Однако такие комические дебаты на лекциях и добролюбовские пародии рождали не одно только веселое настроение. Они незаметно поднимали общее духовное настроение студенчества, заставляя его критически относиться к тому, на что прежде смотрелось, как на обычное отбывание школьной учебы.

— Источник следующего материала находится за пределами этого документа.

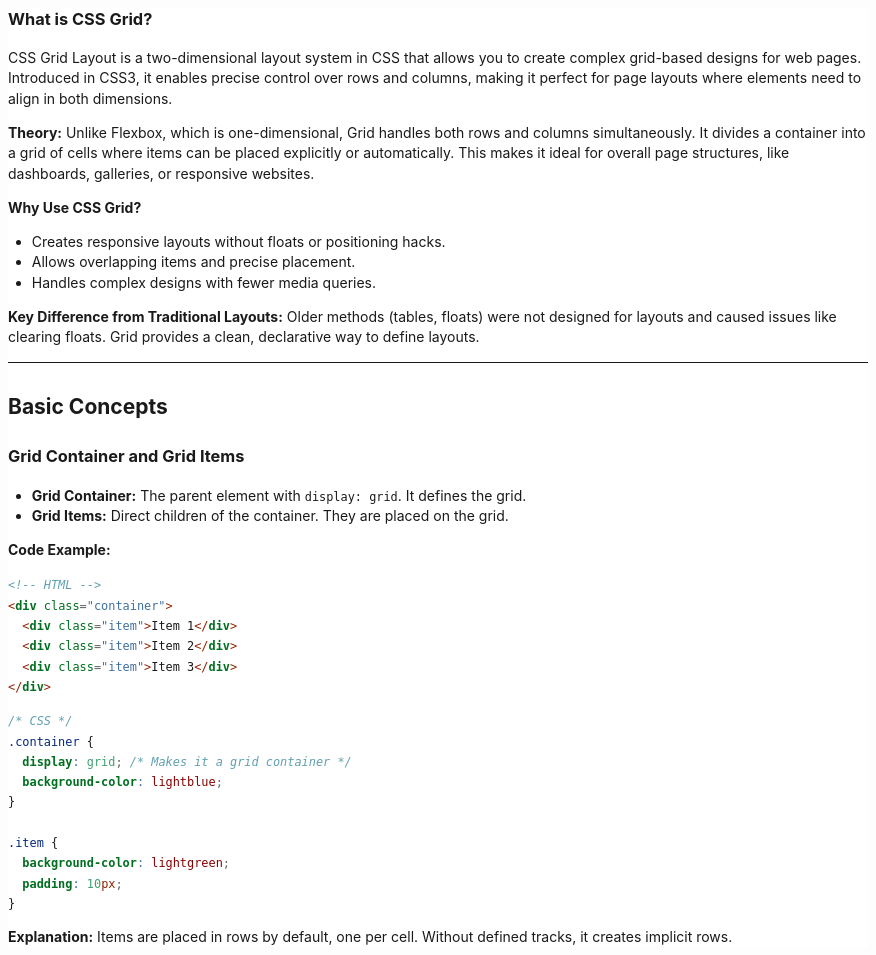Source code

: ### What is CSS Grid?

CSS Grid Layout is a two-dimensional layout system in CSS that allows you to create complex grid-based designs for web pages. Introduced in CSS3, it enables precise control over rows and columns, making it perfect for page layouts where elements need to align in both dimensions.

**Theory:** Unlike Flexbox, which is one-dimensional, Grid handles both rows and columns simultaneously. It divides a container into a grid of cells where items can be placed explicitly or automatically. This makes it ideal for overall page structures, like dashboards, galleries, or responsive websites.

**Why Use CSS Grid?**

- Creates responsive layouts without floats or positioning hacks.
- Allows overlapping items and precise placement.
- Handles complex designs with fewer media queries.

**Key Difference from Traditional Layouts:** Older methods (tables, floats) were not designed for layouts and caused issues like clearing floats. Grid provides a clean, declarative way to define layouts.

---

## Basic Concepts

### Grid Container and Grid Items

- **Grid Container:** The parent element with `display: grid`. It defines the grid.
- **Grid Items:** Direct children of the container. They are placed on the grid.

**Code Example:**

```html
<!-- HTML -->
<div class="container">
  <div class="item">Item 1</div>
  <div class="item">Item 2</div>
  <div class="item">Item 3</div>
</div>
```

```css
/* CSS */
.container {
  display: grid; /* Makes it a grid container */
  background-color: lightblue;
}

.item {
  background-color: lightgreen;
  padding: 10px;
}
```

**Explanation:** Items are placed in rows by default, one per cell. Without defined tracks, it creates implicit rows.
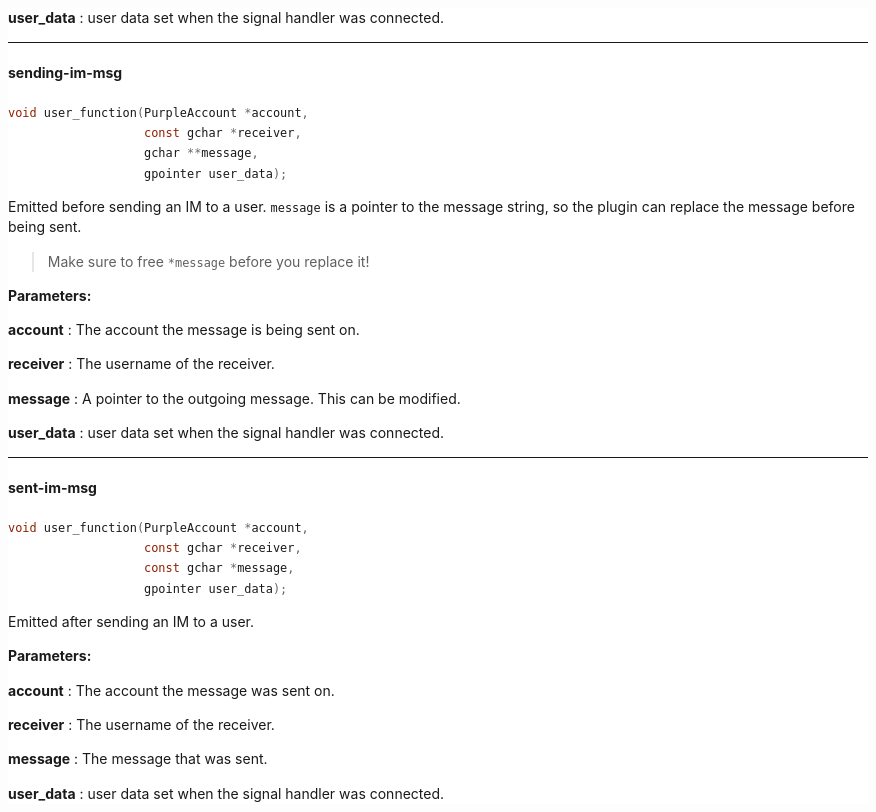 **user_data**
: user data set when the signal handler was connected.

----

#### sending-im-msg

```c
void user_function(PurpleAccount *account,
                   const gchar *receiver,
                   gchar **message,
                   gpointer user_data);
```

Emitted before sending an IM to a user. `message` is a pointer to the message
string, so the plugin can replace the message before being sent.

> Make sure to free `*message` before you replace it!

**Parameters:**

**account**
: The account the message is being sent on.

**receiver**
: The username of the receiver.

**message**
: A pointer to the outgoing message. This can be modified.

**user_data**
: user data set when the signal handler was connected.

----

#### sent-im-msg

```c
void user_function(PurpleAccount *account,
                   const gchar *receiver,
                   const gchar *message,
                   gpointer user_data);
```

Emitted after sending an IM to a user.

**Parameters:**

**account**
: The account the message was sent on.

**receiver**
: The username of the receiver.

**message**
: The message that was sent.

**user_data**
: user data set when the signal handler was connected.

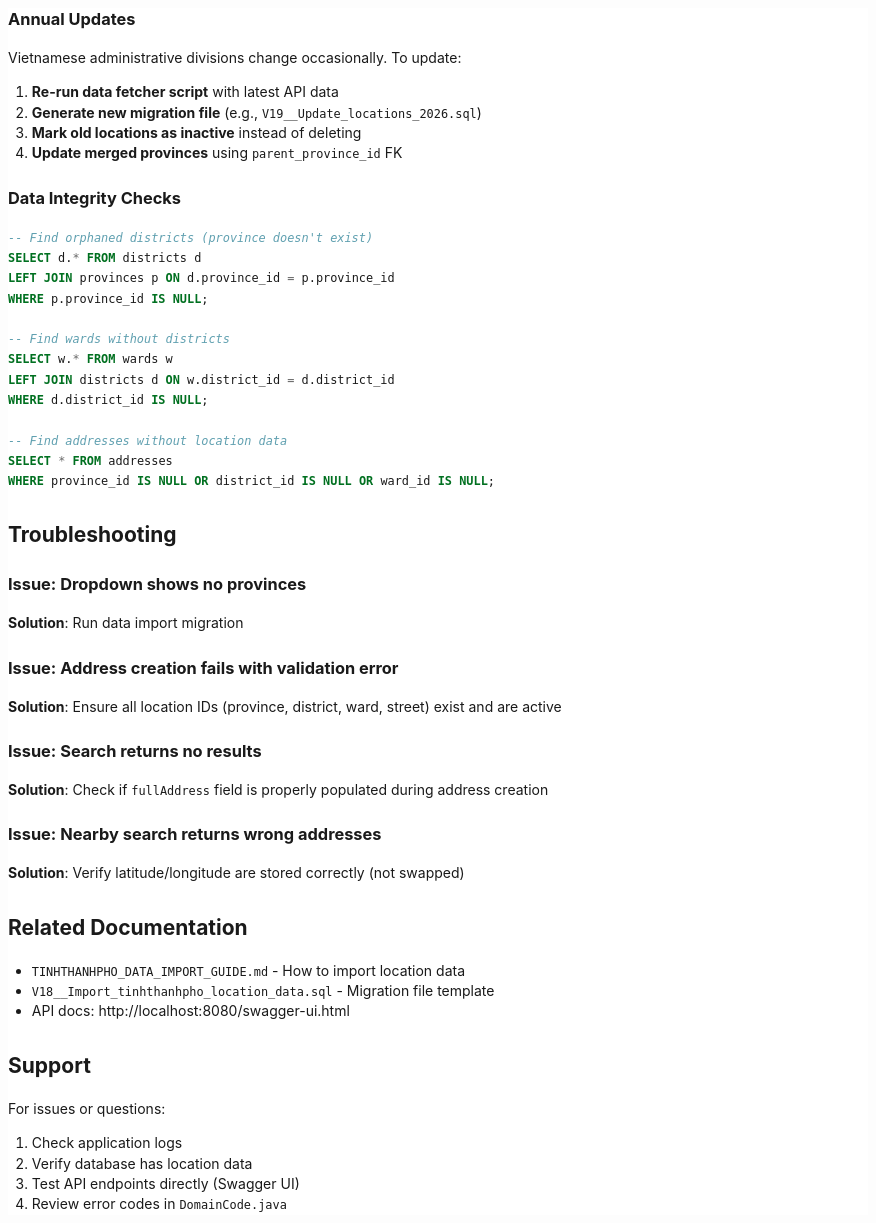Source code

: ### Annual Updates

Vietnamese administrative divisions change occasionally. To update:

1. **Re-run data fetcher script** with latest API data
2. **Generate new migration file** (e.g., `V19__Update_locations_2026.sql`)
3. **Mark old locations as inactive** instead of deleting
4. **Update merged provinces** using `parent_province_id` FK

### Data Integrity Checks

```sql
-- Find orphaned districts (province doesn't exist)
SELECT d.* FROM districts d
LEFT JOIN provinces p ON d.province_id = p.province_id
WHERE p.province_id IS NULL;

-- Find wards without districts
SELECT w.* FROM wards w
LEFT JOIN districts d ON w.district_id = d.district_id
WHERE d.district_id IS NULL;

-- Find addresses without location data
SELECT * FROM addresses
WHERE province_id IS NULL OR district_id IS NULL OR ward_id IS NULL;
```

## Troubleshooting

### Issue: Dropdown shows no provinces

**Solution**: Run data import migration

### Issue: Address creation fails with validation error

**Solution**: Ensure all location IDs (province, district, ward, street) exist and are active

### Issue: Search returns no results

**Solution**: Check if `fullAddress` field is properly populated during address creation

### Issue: Nearby search returns wrong addresses

**Solution**: Verify latitude/longitude are stored correctly (not swapped)

## Related Documentation

- `TINHTHANHPHO_DATA_IMPORT_GUIDE.md` - How to import location data
- `V18__Import_tinhthanhpho_location_data.sql` - Migration file template
- API docs: http://localhost:8080/swagger-ui.html

## Support

For issues or questions:
1. Check application logs
2. Verify database has location data
3. Test API endpoints directly (Swagger UI)
4. Review error codes in `DomainCode.java`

Вместе с Добролюбовым в это время стал пользоваться не меньшей популярностью и влиянием юноша Щеглов – личность чрезвычайно энергичная, с широким энциклопедическим образованием; сын священника, он сначала воспитывался в семинарии, но оттуда был «выгнан», очевидно за излишнюю самостоятельность характера и мнений, и принужден был закончить курс в гимназии. Это развило в нем, по словам дяди, непримиримую ненависть к «семинарской закваске», и он пользовался всяким случаем, чтобы протестовать против заскорузло бурсацких взглядов, которых держались многие институтские «семинаристы». Последние отнеслись к нему вначале очень враждебно, обвиняя его в личной ненависти к ним. Но Щеглов в это время близко сошелся с Добролюбовым, и скоро все поняли, что его протест истекал из чистых побуждений рассеять мрак и предрассудки своих товарищей.
Сближение между Щегловым и Добролюбовым, скоро перешедшее в близкие дружеские отношения, имело благотворное влияние на их развитие. «Это была замечательная пора в жизни Н.А. Добролюбова, – замечает дядя, – начало перемены в нем, перемены во всяком случае к лучшему», так как и Добролюбову были в это время еще не чужды многие предрассудки, воспринятые из близкой среды. В первую пору новые приятели были, можно сказать, неразлучны, они даже кровати в спальне поставили рядом, вопреки институтским правилам. Добролюбов в это время серьезно принялся за изучение французского языка, и, вместо Виргилия, у него появились в руках сначала французские романы, а потом сочинения Руссо и Прудона; все больше и больше времени он отдает чтению, все чаще начинает посещать Публичную библиотеку; от кого-то он стал приносить в институт «Отечественные записки» и «Современник» времен Белинского. Дядя брал у него эти книги, толковал с ним по поводу статей Белинского, и это послужило началом их сближения. Вообще в это время он сделался еще общительнее, все более расширяя круг своих товарищей. «Помню, говорит дядя, придет он, бывало, в нашу камеру с Белинским и начнет читать; потом вдруг поднимет по обыкновению на лоб очки и заговорит восторженно: – Удивительно! Ведь все это было читано и перечитано прежде, и теперь все читаю как будто новое!» И затем шли по поводу прочитанного длинные беседы с дядей, Щегловым и со всем товарищеским кружком.